AIM:
Render the stretch of lines from the first one through the line containing "scientific name: Senecio ovatus" as a JSON list of strings, one string per line, omitting any blank lines.

GIVEN DATA:

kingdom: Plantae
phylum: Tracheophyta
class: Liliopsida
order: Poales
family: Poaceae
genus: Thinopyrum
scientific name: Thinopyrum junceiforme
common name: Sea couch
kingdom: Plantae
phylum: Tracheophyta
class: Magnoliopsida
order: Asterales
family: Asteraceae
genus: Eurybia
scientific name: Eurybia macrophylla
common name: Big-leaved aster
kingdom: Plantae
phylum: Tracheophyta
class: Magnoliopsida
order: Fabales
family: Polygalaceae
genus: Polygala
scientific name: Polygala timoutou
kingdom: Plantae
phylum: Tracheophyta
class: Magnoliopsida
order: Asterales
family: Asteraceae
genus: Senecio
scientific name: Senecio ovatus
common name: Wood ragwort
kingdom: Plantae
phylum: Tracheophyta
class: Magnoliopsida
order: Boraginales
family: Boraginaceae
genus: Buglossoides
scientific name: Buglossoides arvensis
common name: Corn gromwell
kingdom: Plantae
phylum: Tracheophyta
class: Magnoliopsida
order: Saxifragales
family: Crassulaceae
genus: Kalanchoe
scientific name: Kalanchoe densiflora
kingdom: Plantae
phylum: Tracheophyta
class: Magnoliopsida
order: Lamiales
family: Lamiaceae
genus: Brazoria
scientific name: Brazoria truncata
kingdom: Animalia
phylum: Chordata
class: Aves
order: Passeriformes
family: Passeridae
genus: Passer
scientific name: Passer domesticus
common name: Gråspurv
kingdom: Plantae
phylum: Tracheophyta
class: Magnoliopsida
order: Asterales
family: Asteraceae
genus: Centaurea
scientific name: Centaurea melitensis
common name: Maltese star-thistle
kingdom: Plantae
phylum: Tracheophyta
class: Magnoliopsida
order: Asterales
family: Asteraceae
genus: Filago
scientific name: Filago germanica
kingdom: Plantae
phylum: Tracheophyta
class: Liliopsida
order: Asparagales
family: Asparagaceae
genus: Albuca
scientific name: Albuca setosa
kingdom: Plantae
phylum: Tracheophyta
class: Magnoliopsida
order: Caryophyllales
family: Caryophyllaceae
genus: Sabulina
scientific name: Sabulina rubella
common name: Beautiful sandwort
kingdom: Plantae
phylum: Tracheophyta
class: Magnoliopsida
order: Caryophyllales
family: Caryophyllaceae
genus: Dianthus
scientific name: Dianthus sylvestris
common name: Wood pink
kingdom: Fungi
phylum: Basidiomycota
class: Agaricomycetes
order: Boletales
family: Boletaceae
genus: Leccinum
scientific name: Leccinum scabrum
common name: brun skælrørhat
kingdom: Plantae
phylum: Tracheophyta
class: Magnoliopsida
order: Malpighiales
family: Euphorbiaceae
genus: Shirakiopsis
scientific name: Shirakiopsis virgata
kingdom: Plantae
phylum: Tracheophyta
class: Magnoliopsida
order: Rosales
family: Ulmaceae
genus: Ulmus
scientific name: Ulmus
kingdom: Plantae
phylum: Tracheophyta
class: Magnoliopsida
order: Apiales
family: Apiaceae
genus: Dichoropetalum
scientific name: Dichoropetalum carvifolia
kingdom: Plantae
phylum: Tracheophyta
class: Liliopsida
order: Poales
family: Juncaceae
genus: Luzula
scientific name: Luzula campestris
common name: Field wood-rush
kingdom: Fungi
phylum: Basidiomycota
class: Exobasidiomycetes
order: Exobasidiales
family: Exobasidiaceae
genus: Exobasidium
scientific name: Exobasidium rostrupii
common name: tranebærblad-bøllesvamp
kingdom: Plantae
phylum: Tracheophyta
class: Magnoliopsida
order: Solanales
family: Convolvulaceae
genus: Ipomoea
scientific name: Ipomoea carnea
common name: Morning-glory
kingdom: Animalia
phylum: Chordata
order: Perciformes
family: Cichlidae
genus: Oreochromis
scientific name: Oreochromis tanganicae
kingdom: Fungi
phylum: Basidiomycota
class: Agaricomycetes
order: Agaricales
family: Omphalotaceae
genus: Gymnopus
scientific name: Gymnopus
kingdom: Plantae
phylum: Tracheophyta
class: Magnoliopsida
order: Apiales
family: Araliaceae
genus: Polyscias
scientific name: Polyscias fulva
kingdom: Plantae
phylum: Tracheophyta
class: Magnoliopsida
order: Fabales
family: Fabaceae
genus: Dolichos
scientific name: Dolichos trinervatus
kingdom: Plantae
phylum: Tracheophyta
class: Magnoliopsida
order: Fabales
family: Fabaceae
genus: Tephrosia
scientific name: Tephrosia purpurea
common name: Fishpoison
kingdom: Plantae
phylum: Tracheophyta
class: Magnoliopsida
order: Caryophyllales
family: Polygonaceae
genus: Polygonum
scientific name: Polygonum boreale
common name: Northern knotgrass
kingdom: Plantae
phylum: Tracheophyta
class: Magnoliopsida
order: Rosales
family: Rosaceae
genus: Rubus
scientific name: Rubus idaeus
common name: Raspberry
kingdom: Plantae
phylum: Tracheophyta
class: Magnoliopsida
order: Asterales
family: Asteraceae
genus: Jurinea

EXERCISE RESPONSE:
[
  "kingdom: Plantae",
  "phylum: Tracheophyta",
  "class: Liliopsida",
  "order: Poales",
  "family: Poaceae",
  "genus: Thinopyrum",
  "scientific name: Thinopyrum junceiforme",
  "common name: Sea couch",
  "kingdom: Plantae",
  "phylum: Tracheophyta",
  "class: Magnoliopsida",
  "order: Asterales",
  "family: Asteraceae",
  "genus: Eurybia",
  "scientific name: Eurybia macrophylla",
  "common name: Big-leaved aster",
  "kingdom: Plantae",
  "phylum: Tracheophyta",
  "class: Magnoliopsida",
  "order: Fabales",
  "family: Polygalaceae",
  "genus: Polygala",
  "scientific name: Polygala timoutou",
  "kingdom: Plantae",
  "phylum: Tracheophyta",
  "class: Magnoliopsida",
  "order: Asterales",
  "family: Asteraceae",
  "genus: Senecio",
  "scientific name: Senecio ovatus"
]